Adapun penjualan batubara kalori tinggi mereka ke luar negeri, seperti Jepang. Ia bilang, salah satu keuntungan memproduksi batubara kalori tinggi adalah harga jual batubara yang lebih tinggi.
Sedangkan, PT Bumi Resources Tbk (BUMI) melalui anak usaha PT Arutmin Indonesia membidik batubara kalori tinggi sebesar 9 juta ton, ketimbang tahun lalu sebesar 5 juta ton. Selain Arutmin, anak usaha lainnya PT Kaltim Prima Coal juga memproduksi batubara kalori tinggi.
“Kami berharap untuk menghasilkan 30% batubara berkalori tinggi dan 70% batubara sedang atau rendah dari total target produksi 88-90 juta ton,” katanya, Minggu (19/5).

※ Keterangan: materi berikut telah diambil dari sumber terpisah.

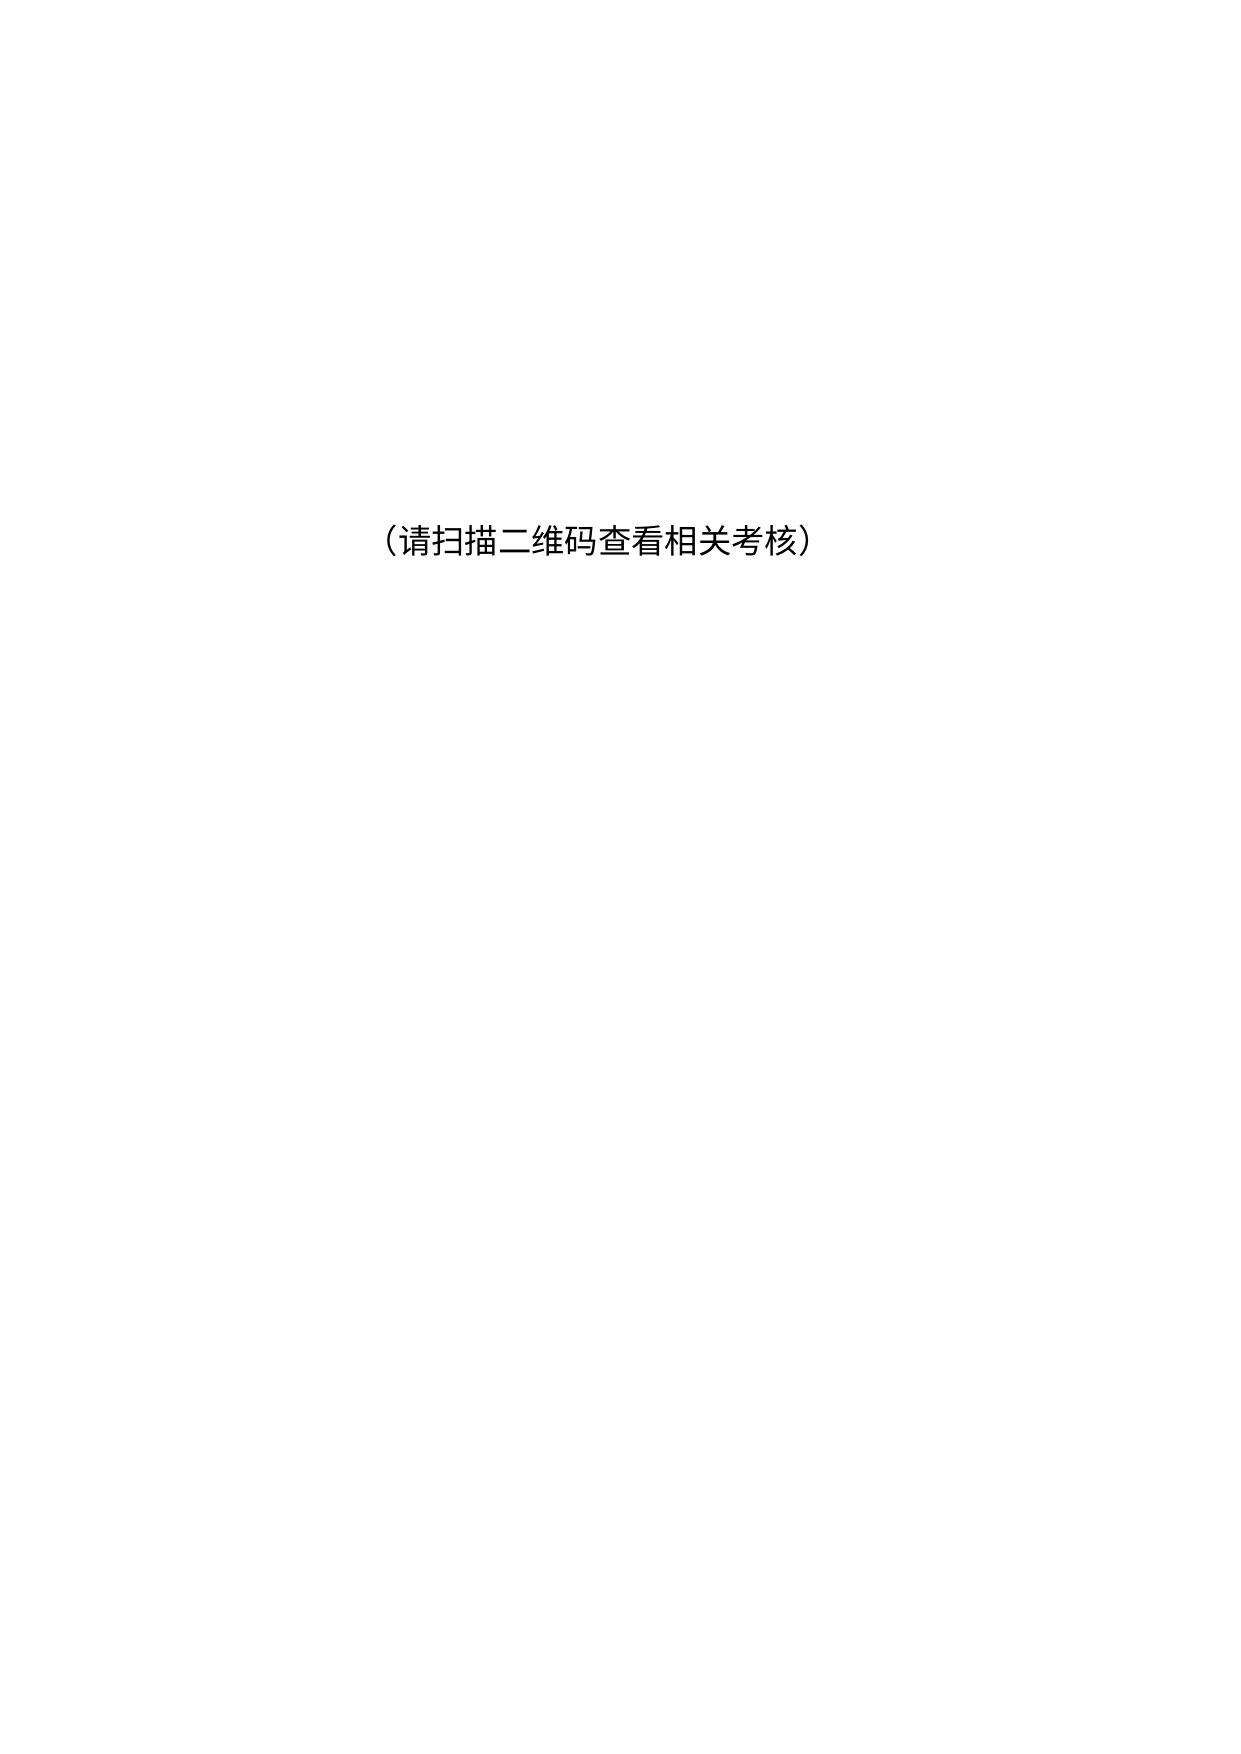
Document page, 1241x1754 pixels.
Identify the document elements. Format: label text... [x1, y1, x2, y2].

text （请扫描二维码查看相关考核） [231, 506, 1053, 571]
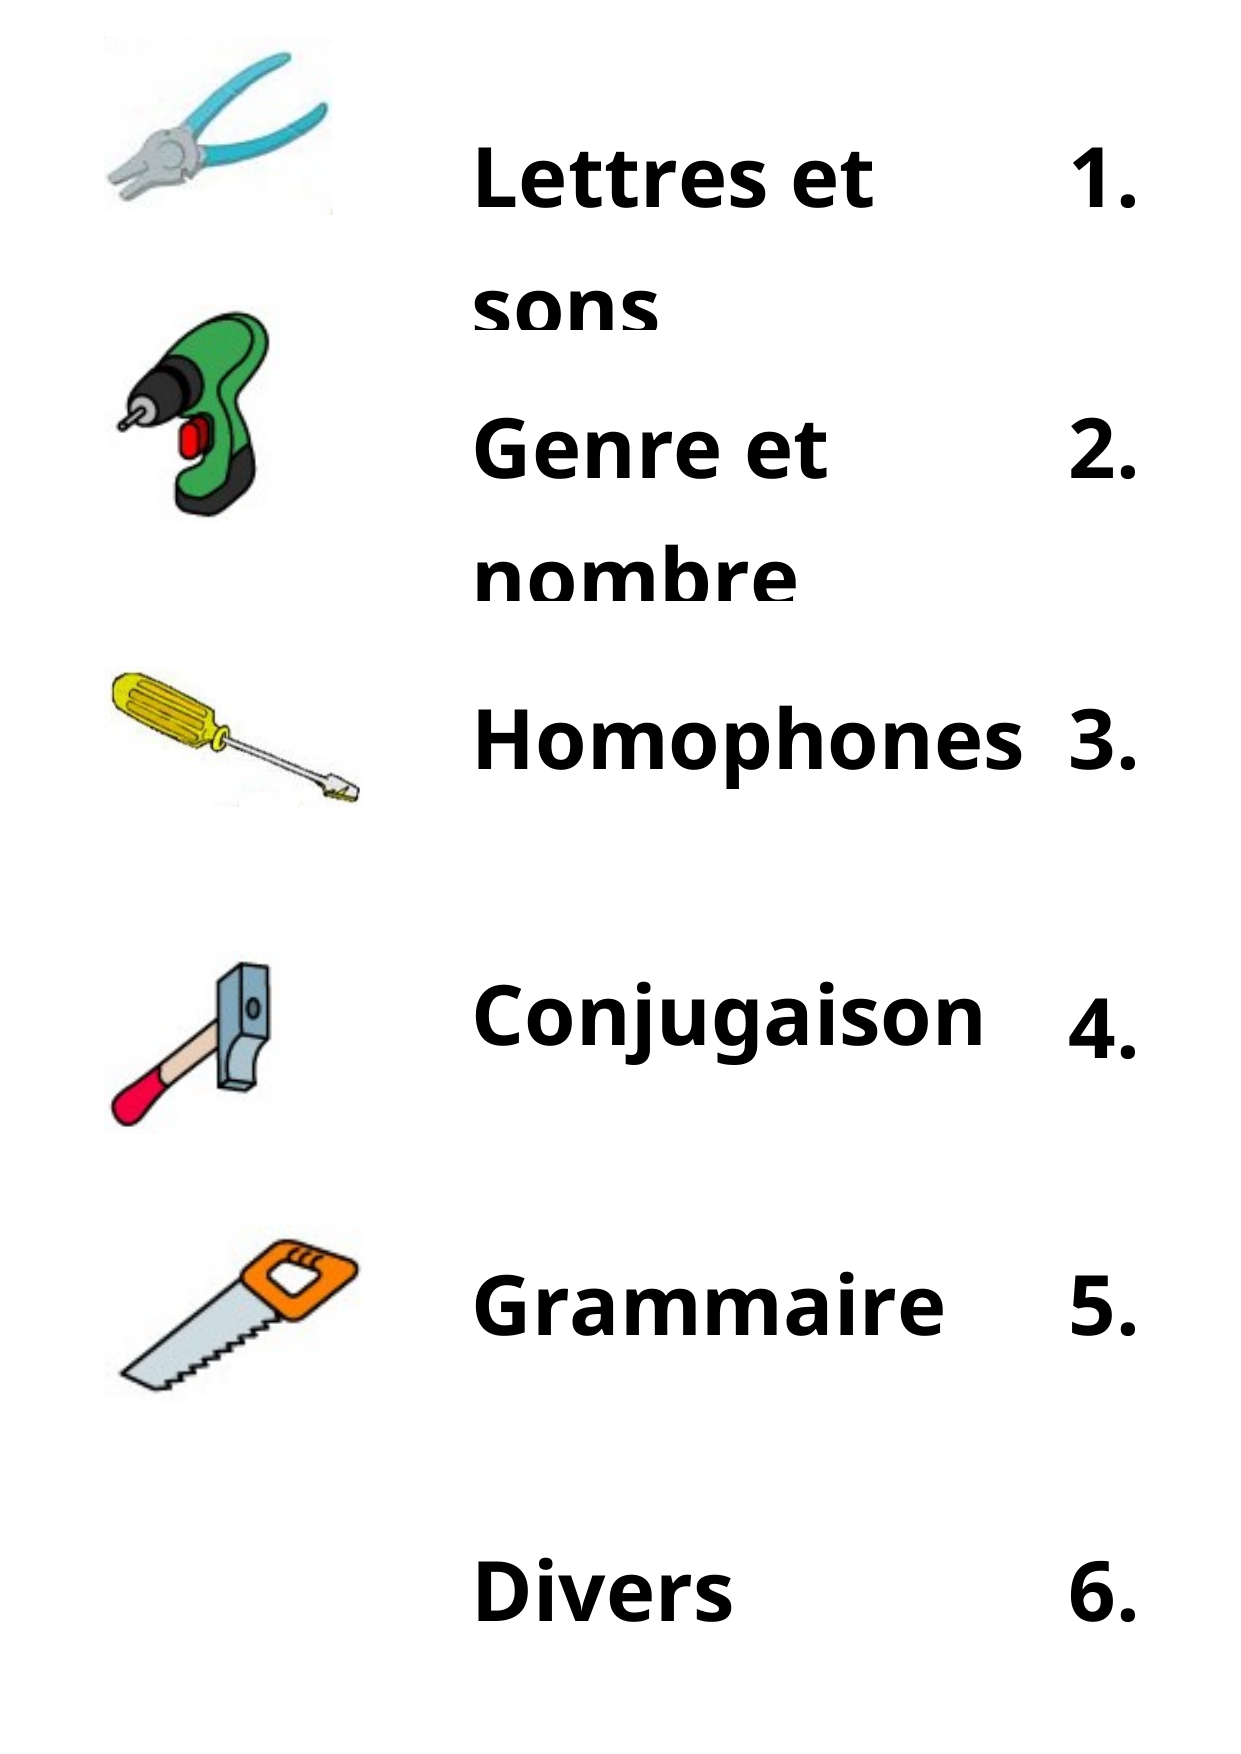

Pada periode Januari hingga Maret 2019, emiten berkode saham BUMI ini mengantongi pendapatan sebesar US$ 234,16 juta menyusut 24,58% dari periode yang sama tahun 2018 US$ 310,47 juta.
Laba yang dapat diatribusikan pada entitas induk juga turun 46,27% menjadi US$ 48,44 juta, padahal periode yang sama tahun sebelumnya US$ 90,16 juta.